Water-Mobile (Dec, 1947)
By Everett H. Clark
When the water calls you cruising… when the road beckons you go rolling… always snug inside your traveling home.
THE millions of ex-GI’s who watched wartime amphibious craft climb dripping up the beachheads will recognize the substance of dreams of their own in the “Vacationer,” an amphibious luxury cruiser proposed by industrial designer Robert Zeidman for practical peacetime use. The new civilian amphibian is a descendant of some of the Navy’s experimental vehicles, not the Army’s familiar DUCK. It promises a sustained highway speed of 55 mph and a respectable 10 to 12 knots afloat. Efficient land speed was the first consideration in specifying power; the excellent showing on water is due to improved lines and to the twin screws in tunnels, driven by the twin motors in the stern. Twin rudders give maximum maneuverability.
The lines and the water speed will be subject to some variation in the transition from plan to production, depending on the choice of materials and the owner’s requirements. The design is adaptable to hull construction of heavy or light metals, to the newer molded wood products, or to combinations. Original plans are for a 34-foot craft, sleeping six people. A second model, 28 feet long, sleeping four, will follow soon.
The experience both of yacht and trailer builders has been called on in fitting the necessities for comfortable living into limited space.
Entrances are at the stem on both port and starboard sides through special sections folding downward and outward over the “gunnel” to form wide-stepped boarding ladders. The after compartment is the observation and lounge section on the road. It has a built-in bar and. radio
and handy storage, space for sports gear and marine equipment. It is converted into a fishing cockpit afloat by moving certain sections of the seats out to form fishing chairs and rolling down the Plexiglas “ports” or windows.
Forward of this compartment is the main living salon, complete with lounge, cushions, bookcases and a built-in television set. The lounge pulls outward slightly to form a full-width single bunk and the panelling opposite lowers to form another bunk.
On the starboard side forward of the main living salon, a dining alcove has an arrangement of movable seats and table top that permits this space to be used as an enlargement of the living room between meals. At meal time the seats are moved and the table top swings into place to reveal heated receivers for four special food containers from the galley, so that the meal can be kept hot to the last morsel. At night the versatile table top and seats are swung into a third position to provide a double bed of the pullman type.
Opposite the dining alcove the compact galley consists of six units, all within easy reach of the housekeeper’s hands. Sink and dishwasher are in the center. Aft, against the bulkhead, is a frozen food container and refrigerator. On the right is an electric range and broiler. Behind this is a four-unit pyrex set in which foods are cooked and then transferred in the same containers to the heated reservoirs set into the top of the dining table.

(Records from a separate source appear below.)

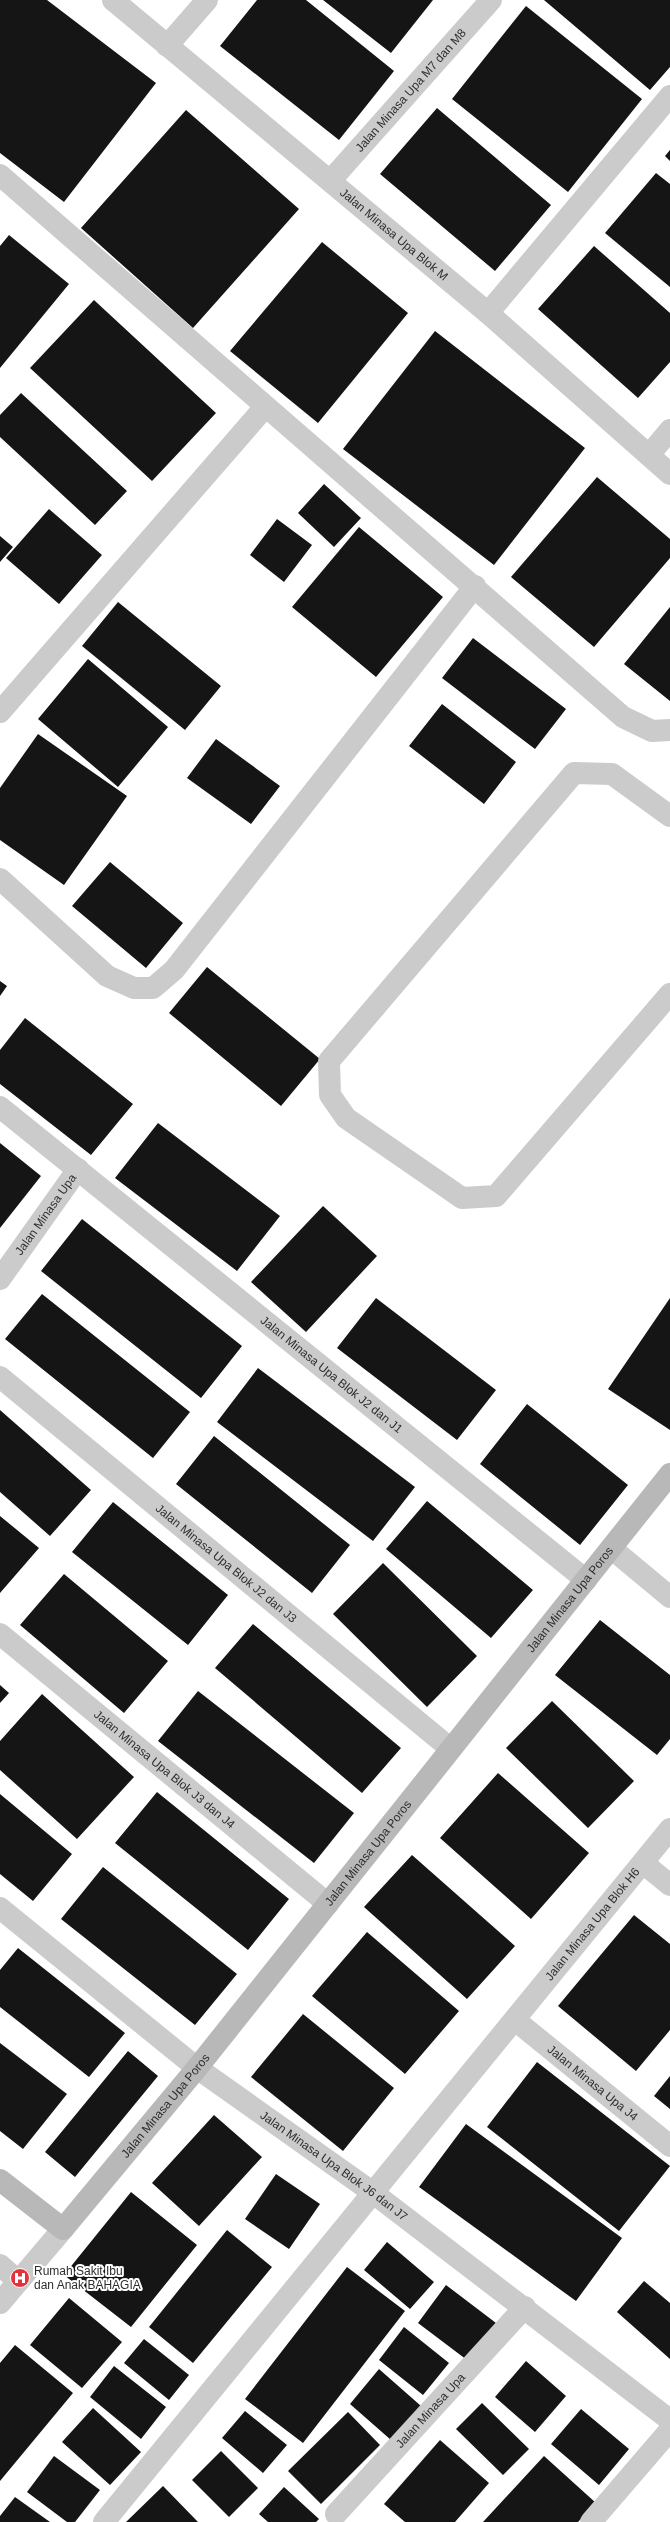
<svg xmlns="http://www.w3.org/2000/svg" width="670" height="2522" viewBox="0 0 670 2522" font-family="Helvetica,sans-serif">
	<rect width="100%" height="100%" fill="#fff"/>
	<path fill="#151515" d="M 0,0 L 47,0 L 156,83 L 64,202 L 0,153 Z
		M 257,0 L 306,0 L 394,71 L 339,140 L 220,46 Z
		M 323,0 L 433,0 L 391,53 Z
		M 544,0 L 670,0 L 670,67 L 650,90 Z
		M 526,6 L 642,99 L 568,192 L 452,99 Z
		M 437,108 L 551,205 L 495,271 L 380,174 Z
		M 186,110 L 299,209 L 193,328 L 81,228 Z
		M 670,150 L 670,161 L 665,156 Z
		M 656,173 L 670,184 L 670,287 L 605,233 Z
		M 9,235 L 69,284 L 0,368 L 0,246 Z
		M 322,242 L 408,313 L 318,423 L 230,351 Z
		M 594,246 L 670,313 L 670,362 L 638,398 L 538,309 Z
		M 94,300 L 216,413 L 152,481 L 30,368 Z
		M 435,331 L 585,448 L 494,565 L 343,449 Z
		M 21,393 L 127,491 L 95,525 L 0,437 L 0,415 Z
		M 597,477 L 670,539 L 670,558 L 594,647 L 511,577 Z
		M 324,484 L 361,518 L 334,547 L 298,513 Z
		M 49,509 L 102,555 L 59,604 L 6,558 Z
		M 277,519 L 312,545 L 284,582 L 250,555 Z
		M 359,527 L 443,597 L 376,677 L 292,607 Z
		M 0,536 L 13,547 L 0,562 Z
		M 118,602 L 221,686 L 185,730 L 82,646 Z
		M 670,607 L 670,701 L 624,664 Z
		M 473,638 L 566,709 L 535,749 L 442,678 Z
		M 88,659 L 168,727 L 118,787 L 38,719 Z
		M 442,704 L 516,762 L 484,804 L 409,746 Z
		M 38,734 L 127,796 L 64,885 L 0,840 L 0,788 Z
		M 216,739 L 280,786 L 251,824 L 187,778 Z
		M 110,862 L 183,923 L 146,968 L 72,906 Z
		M 207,967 L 320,1059 L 281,1106 L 169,1013 Z
		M 0,981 L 7,986 L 0,996 Z
		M 25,1018 L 133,1104 L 91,1155 L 0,1084 L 0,1050 Z
		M 158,1123 L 280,1216 L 237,1271 L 115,1178 Z
		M 0,1143 L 41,1176 L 0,1228 Z
		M 323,1206 L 377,1256 L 306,1332 L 251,1282 Z
		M 82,1219 L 242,1346 L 201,1398 L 41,1271 Z
		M 42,1294 L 190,1412 L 153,1458 L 5,1339 Z
		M 376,1298 L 496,1390 L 457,1440 L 337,1348 Z
		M 670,1298 L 670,1430 L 608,1389 Z
		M 258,1368 L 415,1487 L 373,1541 L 217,1422 Z
		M 527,1404 L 628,1485 L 580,1545 L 480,1464 Z
		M 0,1410 L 91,1490 L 50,1536 L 0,1492 Z
		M 214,1436 L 350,1545 L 312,1593 L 176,1484 Z
		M 427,1501 L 533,1590 L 491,1638 L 386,1549 Z
		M 113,1502 L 228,1595 L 188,1645 L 72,1552 Z
		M 0,1516 L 39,1548 L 0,1593 Z
		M 383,1563 L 477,1656 L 427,1707 L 333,1614 Z
		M 64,1574 L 168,1661 L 124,1713 L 20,1625 Z
		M 600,1620 L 670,1675 L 670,1739 L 657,1755 L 555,1675 Z
		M 253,1624 L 401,1748 L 362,1793 L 215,1668 Z
		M 0,1685 L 9,1693 L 0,1703 Z
		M 198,1691 L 354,1813 L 314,1863 L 158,1741 Z
		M 42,1694 L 134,1777 L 77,1839 L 0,1770 L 0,1741 Z
		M 552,1701 L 634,1781 L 588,1828 L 506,1748 Z
		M 498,1773 L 589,1853 L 531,1919 L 440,1838 Z
		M 157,1792 L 289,1899 L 248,1950 L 115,1843 Z
		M 0,1794 L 72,1854 L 33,1901 L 0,1874 Z
		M 412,1855 L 515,1946 L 467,1999 L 364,1907 Z
		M 103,1867 L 237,1974 L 195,2025 L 61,1919 Z
		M 634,1915 L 670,1944 L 670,2030 L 636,2071 L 558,2006 Z
		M 367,1932 L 459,2011 L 405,2074 L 312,1996 Z
		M 18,1948 L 125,2033 L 89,2077 L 0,2007 L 0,1970 Z
		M 303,2014 L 394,2088 L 343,2151 L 251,2077 Z
		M 0,2043 L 67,2094 L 23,2149 L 0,2131 Z
		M 128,2051 L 158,2076 L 75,2177 L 45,2152 Z
		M 537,2062 L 670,2166 L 619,2231 L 487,2127 Z
		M 670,2076 L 670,2109 L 654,2096 Z
		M 214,2115 L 262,2157 L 199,2226 L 152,2183 Z
		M 466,2124 L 622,2238 L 576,2301 L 419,2187 Z
		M 276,2174 L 320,2204 L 289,2249 L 245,2219 Z
		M 131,2192 L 197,2245 L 131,2327 L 64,2275 Z
		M 227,2230 L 272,2267 L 193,2363 L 149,2327 Z
		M 387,2242 L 434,2282 L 410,2309 L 364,2270 Z
		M 347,2267 L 405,2311 L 303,2443 L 245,2399 Z
		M 644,2281 L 670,2303 L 670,2359 L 617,2312 Z
		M 446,2285 L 496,2323 L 467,2360 L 418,2323 Z
		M 69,2298 L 122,2342 L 82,2388 L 30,2345 Z
		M 404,2327 L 449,2363 L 423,2395 L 379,2360 Z
		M 144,2339 L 189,2375 L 169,2400 L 124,2363 Z
		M 15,2345 L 73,2393 L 0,2481 L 0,2363 Z
		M 526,2361 L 566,2396 L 535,2432 L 495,2397 Z
		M 114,2366 L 166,2407 L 141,2439 L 90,2397 Z
		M 379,2369 L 421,2406 L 391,2440 L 350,2404 Z
		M 482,2403 L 529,2449 L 503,2475 L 456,2429 Z
		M 93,2408 L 141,2452 L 110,2485 L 62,2442 Z
		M 581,2409 L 629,2449 L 599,2485 L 551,2444 Z
		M 245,2411 L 287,2445 L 263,2473 L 222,2438 Z
		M 348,2412 L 380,2445 L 321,2504 L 288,2471 Z
		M 440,2440 L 489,2483 L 455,2522 L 405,2522 L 384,2504 Z
		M 221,2451 L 258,2488 L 229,2517 L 192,2480 Z
		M 54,2456 L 100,2490 L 75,2522 L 67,2522 L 27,2492 Z
		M 544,2456 L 596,2503 L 578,2522 L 483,2522 Z
		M 163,2486 L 198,2522 L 126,2522 Z
		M 284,2487 L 319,2519 L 316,2522 L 268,2522 L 259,2514 Z
		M 15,2497 L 50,2522 L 0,2522 L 0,2516 Z"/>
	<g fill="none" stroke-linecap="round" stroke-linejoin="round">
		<path stroke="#cbcbcb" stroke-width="22" d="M 0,2265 L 18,2281"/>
		<g stroke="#cbcbcb" stroke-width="22">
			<path id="s1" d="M 113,0 L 488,313 L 670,474"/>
			<path d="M 167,46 L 207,0"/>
			<path d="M 0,175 L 623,717 L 652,731 L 670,730"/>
			<path id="s2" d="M 331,180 L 491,0"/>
			<path d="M 488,313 L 670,96"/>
			<path d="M 649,455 L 670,430"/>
			<path d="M 0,712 L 265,407"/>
			<path d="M 670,816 L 612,774 L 574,773 L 329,1061 L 330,1095 L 346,1118 L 462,1198 L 496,1196 L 670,994"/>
			<path d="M 0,879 L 107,976 L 134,988 L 153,988 L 174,970 L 475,586"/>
			<path id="s3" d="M 0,1107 L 586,1580"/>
			<path id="s4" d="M 0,1279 L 78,1169"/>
			<path id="s5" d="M 0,1377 L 451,1749"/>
			<path d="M 611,1548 L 670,1597"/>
			<path id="s6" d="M 0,1634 L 328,1904"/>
			<path d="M 643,1863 L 670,1885"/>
			<path id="s7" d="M 0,1908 L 197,2068 L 372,2192 L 670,2420"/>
			<path id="s8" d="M 515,2020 L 670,2146"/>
			<path d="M 0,2303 L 63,2229"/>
			<path id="s9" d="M 336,2514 L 525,2307"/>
			<path id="s10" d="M 104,2522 L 670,1829"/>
			<path d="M 591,2522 L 670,2430"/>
		</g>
		<path stroke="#b8b8b8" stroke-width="22" id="s11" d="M 0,2180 L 63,2229 L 197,2068 L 670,1474"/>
	</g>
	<defs>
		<symbol id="hospital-disc" viewBox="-11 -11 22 22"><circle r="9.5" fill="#e2333c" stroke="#fff"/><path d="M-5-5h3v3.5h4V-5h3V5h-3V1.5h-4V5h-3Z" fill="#fff"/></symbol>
	</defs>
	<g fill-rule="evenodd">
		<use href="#hospital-disc" x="9" y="2267" width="22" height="22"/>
	</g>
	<g text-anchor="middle" stroke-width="4" stroke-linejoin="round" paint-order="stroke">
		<g font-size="12" fill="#2e2e2e" stroke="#fff">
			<text dy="4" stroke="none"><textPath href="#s2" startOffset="120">Jalan Minasa Upa M7 dan M8</textPath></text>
			<text dy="4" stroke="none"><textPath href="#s1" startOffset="366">Jalan Minasa Upa Blok M</textPath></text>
			<text dy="4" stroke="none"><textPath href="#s4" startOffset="79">Jalan Minasa Upa</textPath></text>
			<text dy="4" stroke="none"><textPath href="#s3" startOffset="426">Jalan Minasa Upa Blok J2 dan J1</textPath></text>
			<text dy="4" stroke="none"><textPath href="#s5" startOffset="293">Jalan Minasa Upa Blok J2 dan J3</textPath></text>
			<text dy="4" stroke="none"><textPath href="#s11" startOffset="888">Jalan Minasa Upa Poros</textPath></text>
			<text dy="4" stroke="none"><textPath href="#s6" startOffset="213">Jalan Minasa Upa Blok J3 dan J4</textPath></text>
			<text dy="4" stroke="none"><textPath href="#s11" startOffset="564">Jalan Minasa Upa Poros</textPath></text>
			<text dy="4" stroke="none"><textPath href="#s10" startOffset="772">Jalan Minasa Upa Blok H6</textPath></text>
			<text dy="4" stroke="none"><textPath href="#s8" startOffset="100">Jalan Minasa Upa J4</textPath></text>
			<text dy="4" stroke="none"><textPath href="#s11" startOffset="240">Jalan Minasa Upa Poros</textPath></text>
			<text dy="4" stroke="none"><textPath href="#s7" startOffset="422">Jalan Minasa Upa Blok J6 dan J7</textPath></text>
			<text dy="4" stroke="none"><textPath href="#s9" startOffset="140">Jalan Minasa Upa</textPath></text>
		</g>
		<g font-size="12" fill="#2e2e2e" stroke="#fff" text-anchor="start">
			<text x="34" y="2275">Rumah Sakit Ibu<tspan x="34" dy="14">dan Anak BAHAGIA</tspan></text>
		</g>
	</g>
</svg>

Forward of the galley and dining alcove the division of living quarters from driving compartment is accomplished by splitting the bath and toilet into two units, one on each side, leaving central aisle space wide enough for easy passage back and forth but narrow enough for screening when night driving requires safe darkness in the driving compartment while passengers aft enjoy as much light as they want. For the owner who wants a paid chauffeur-pilot a bunk can be built into the driving compartment.
The bath and shower unit is on the port side, complete even to a shower seat over the wheel housing. Toilet and wash basin are in the companion enclosure across the passageway.
The vehicle is air-conditioned. When “raw” air is wanted the wide Plexiglas ports lower automatically. Tire inflation is automatic, too, effected from the driver’s seat in a peacetime application of an important war development which made it possible for many amphibians to scale steep beach slopes. For full privacy at night the designer has developed a new close-sealing interlocking metal blind.
The cruiser carries an adequate complement of legal highway and marine lights. Internal lighting is featured by one of the “slimline” fluorescents to give a single overall line of light down the center when the wall brackets are not wanted. An incidental lighting detail is the use of the new “circline” fluorescent lamp recessed around the shaving and makeup mirror in the washroom.
Designer Zeidman has an impressive list of product design achievements to his credit. His interest in amphibious craft came out of wartime service. For the Army he built models of practically every tank and vehicle in the world.
The “Vacationer” cannot be a low-cost mass-produced vehicle, but upkeep costs per hour will compare favorably with those of typical 35-foot cabin cruisers for the time actually in the water. Zeidman says his amphibian can be Quonset-parked or otherwise cheaply housed on the owner’s property. The new construction materials avoid the bugaboos of corrosion and costly hull maintenance.
The available vacation range of the owner of this craft would be much greater than that of the water-bound yachtsman, yet the amphibious features provide all the use of water that the fisherman or boating enthusiast can wish. The good road speed was specified in the expectation that owners will do their travelling on land and their relaxation afloat.